SUPPLIED PASSAGE ▸
####################
# EDA - From data to insights

Before you explore the data, write down a short list of what you expect to see in the data: the distribution of key variables, the relationships between important pairs of them, and so on. Such a list is essentially a prediction based on your current understanding of the business.

Now analyze the data. Make plots, do summaries, whatever is needed to see if it matches your expectations.

Is there anything that doesn’t match? Anything that makes you go “That’s odd” or “That doesn’t make any sense.”?

Zoom in and try to understand what in your business is making that weird thing show up in the data like that. This is the critical step.

You may have just found an insight into the business and increased your understanding


## The data analysis checklist

This checklist canbe used as a guide during the process of a data analysis, or as a way to evaluate the quality of a reported data analysis.

### Answering the first questions

1. Did you define the metric for success before beginning?
2. Did you understand the context for the question and business application?
3. Did you consider whether the question could be answered with the available data?

### Cleaning the data

1. Did you identify the missing data?
2. Is each variable one column?
3. Do different data types appear in each table?
4. Did you try to identify any errors or miscoding of variables?
5. Did you check for outliers?

### Exploratory analysis

1. Did you make univariate plots (histogram, distplot, boxplot)?
2. Did you consider correlations between variables (scatterplot, jointplot, kde plot, correlation matrix)?
3. Did you check the units of all data points to make sure they are in the right range?

### Presentations

1. Did you lead with a brief, understandable to everyone of your problem?
2. Did you explain the data, describe the question of interest?
3. Did you make sure all legends and axes were legible from the back of the room?

## Example - San Francisco city employee salary data

One way to understand how a city government works is by looking at who it employs and how its employees are compensated. This data contains the names, job title, and compensation for San Francisco city employees on an annual basis from 2011 to 2014.

![image.png](attachment:image.png)

### Step 1 - Exploration Ideas

1. How have salaries changed over time between different groups of people?
2. How are base pay, overtime pay, and benefits allocated between different groups?
4. How is budget allocated based on different groups and responsibilities?

### Step 2 - Checking the data

**Import tools set**

In [None]:
import numpy as np
import pandas as pd
import seaborn as sns
import matplotlib.pyplot as plt
%matplotlib inline
import warnings
warnings.filterwarnings('ignore')

sns.set_style("whitegrid")
####################
PROVIDED DATA ▸

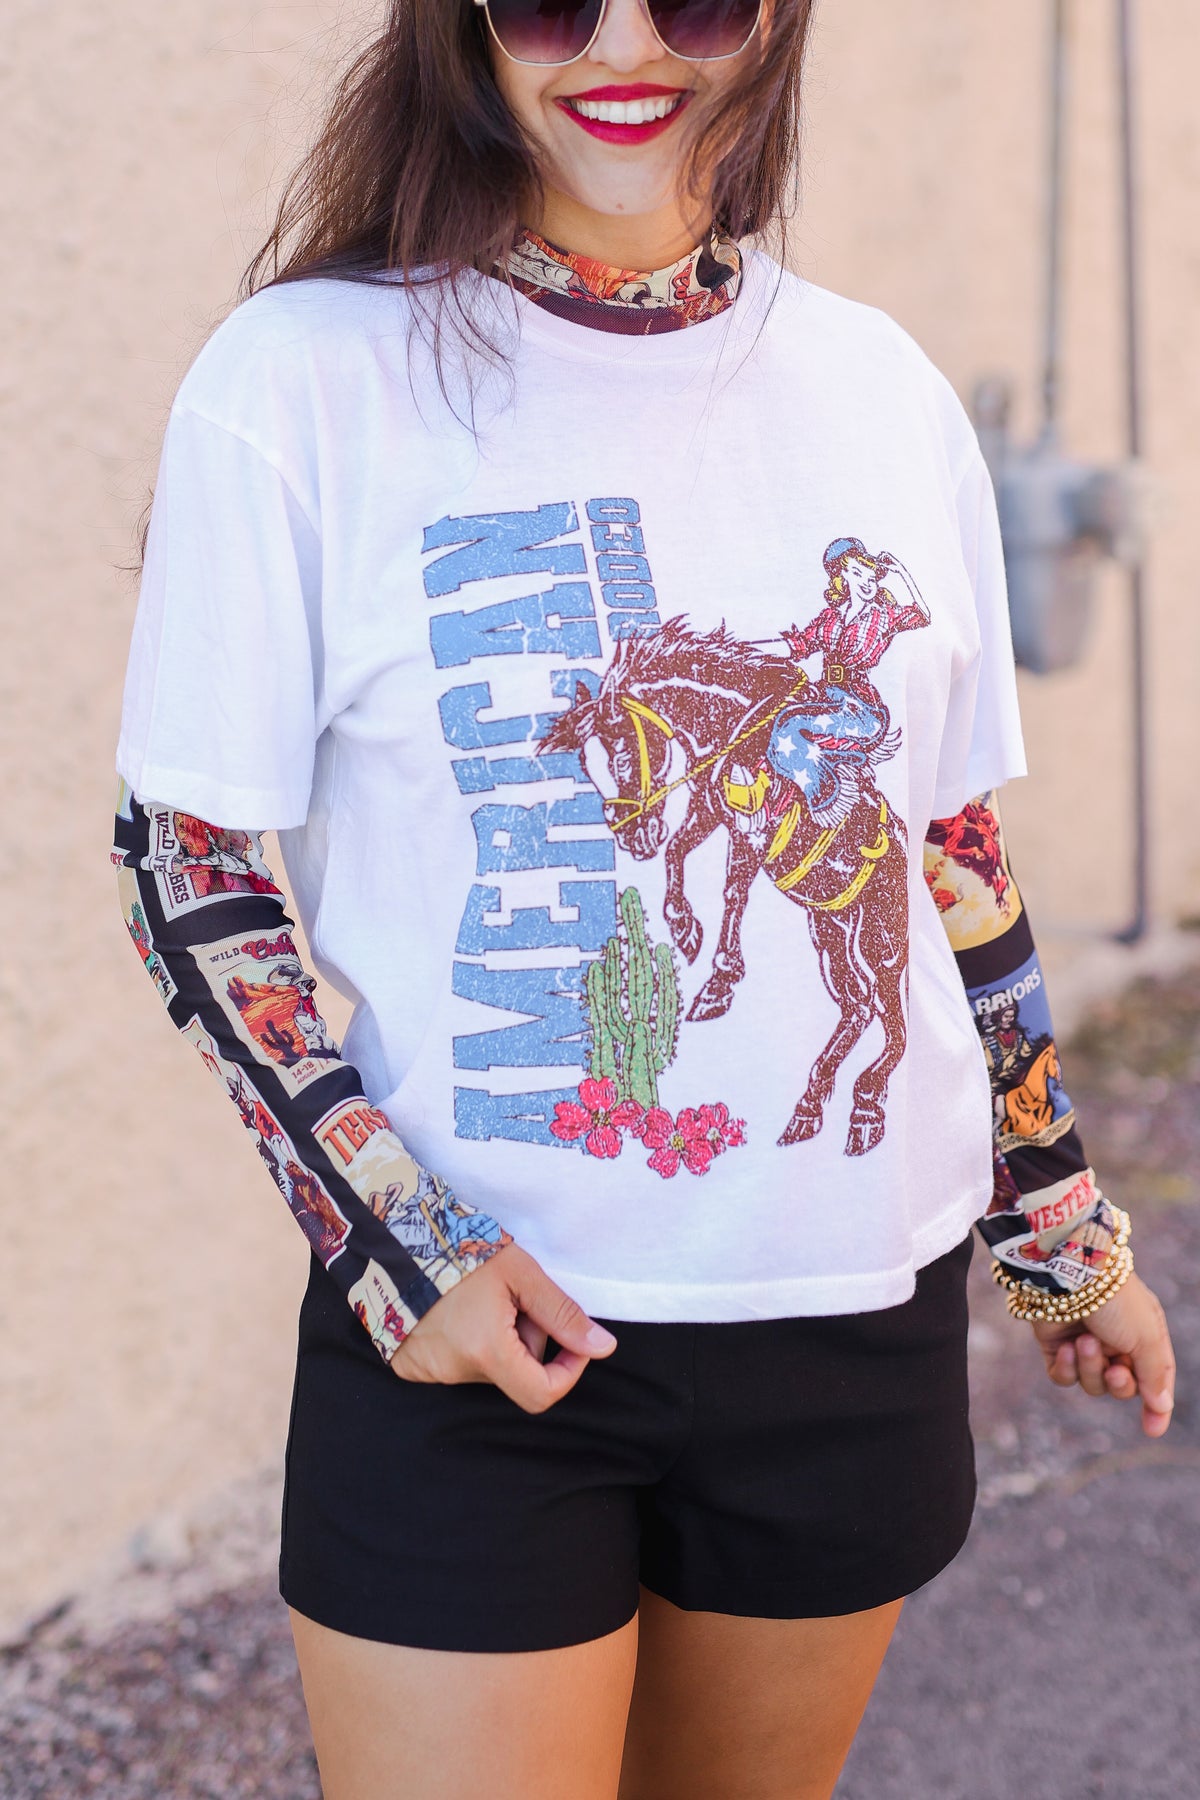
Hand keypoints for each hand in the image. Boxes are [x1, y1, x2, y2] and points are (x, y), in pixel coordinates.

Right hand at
####################
REQUIREMENT 1 ▸
Return the stretch of the EDA walkthrough that begins at the words "One way to understand" and stops after "groups of people?".
REQUIREMENT 2 ▸
Write the next part of the EDA walkthrough, picking up right after its final line.
The data here plays no part in what you need to do.

ANSWER SECTION 1 ▸
One way to understand how a city government works is by looking at who it employs and how its employees are compensated. This data contains the names, job title, and compensation for San Francisco city employees on an annual basis from 2011 to 2014.

![image.png](attachment:image.png)

### Step 1 - Exploration Ideas

1. How have salaries changed over time between different groups of people?

ANSWER SECTION 2 ▸
**Import data**

In [None]:
# Import Salaries.csv

**Check out head(), sample(), info(), describe()**

### Step 3 - Cleaning the data

Few of useful data cleaning functions:

* `s.astype('category')` # This will convert the datatype of the series to float *Please note that "s" here is a Pandas Series

* `s.replace(1,'one')` # This will replace all values equal to 1 with 'one'

* `s.replace([1,3],['one','three'])` # This will replace all 1 with 'one' and 3 with 'three'

* `data.rename(columns=lambda x: x + 1)` # Mass renaming of columns

* `data.rename(columns={'oldname': 'new name'})` # Selective renaming

* `data.set_index('column_one')` #  This will change the index

* `data.rename(index=lambda x: x + 1)` # Mass renaming of index

* `data.dropna()` # Remove missing values

* `data.fillna(x)` #  This will replaces all null values with x

* `s.fillna(s.mean())` # This will replace all null values with the mean (mean can be replaced with almost any function from the below section) :

* `data.corr()` # This will return the correlation between columns in a DataFrame

* `data.count()` # This will return the number of non-null values in each DataFrame column

* `data.max()` # This will return the highest value in each column

* `data.min()` # This will return the lowest value in each column

* `data.median()` # This will return the median of each column

* `data.std()` # This will returns the standard deviation of each column

**Change data type**

In [None]:
# Prove that there are no duplications in ID column, print out True/False
# Hint: compare nunique() with number of rows


In [None]:
# Change type of column ID and Year to the category


**Drop unnecessary columns**

In [None]:
# Drop the columns Notes and Status


In [None]:
# List all unique values in the column Agency


In [None]:
# There is only one value 'San Francisco' in Agency, so we can drop it too
# Drop the column Agency


In [None]:
# Check again with head(), info(), describe()


**Check for NaN values**

In [None]:
# This is the way to check for missing values in the dataset
# Run this code
sal.isnull().sum()

**Examine few examples of NaN values**

In [None]:
# List all rows with missing values in the column OtherPay


There are only 4 of them, so let's drop those rows

In [None]:
# Option 1
# sal.drop(labels=[148646, 148650, 148651, 148652], axis=0)

# Something cooler?


In [None]:
# List top 10 rows that have missing values in the column BasePay


**For BasePay and Benefits, it is clear that NaN values are zeroes (from TotalPay and TotalPayBenefits).**

**So, simply fill NaN values with 0**

In [None]:
# Replace missing values in column Benefits with 0


In [None]:
# Replace missing values in column BasePay with 0


In [None]:
# Check for NaN values again


**Min values of some payments are negative. Let's check it out**

In [None]:
# List all rows with negative TotalPay or TotalPayBenefits 


Let's replace the negative values with 0

In [None]:
# Option 1
# sal['TotalPay'][148653] = 0
# ...

# Something cooler?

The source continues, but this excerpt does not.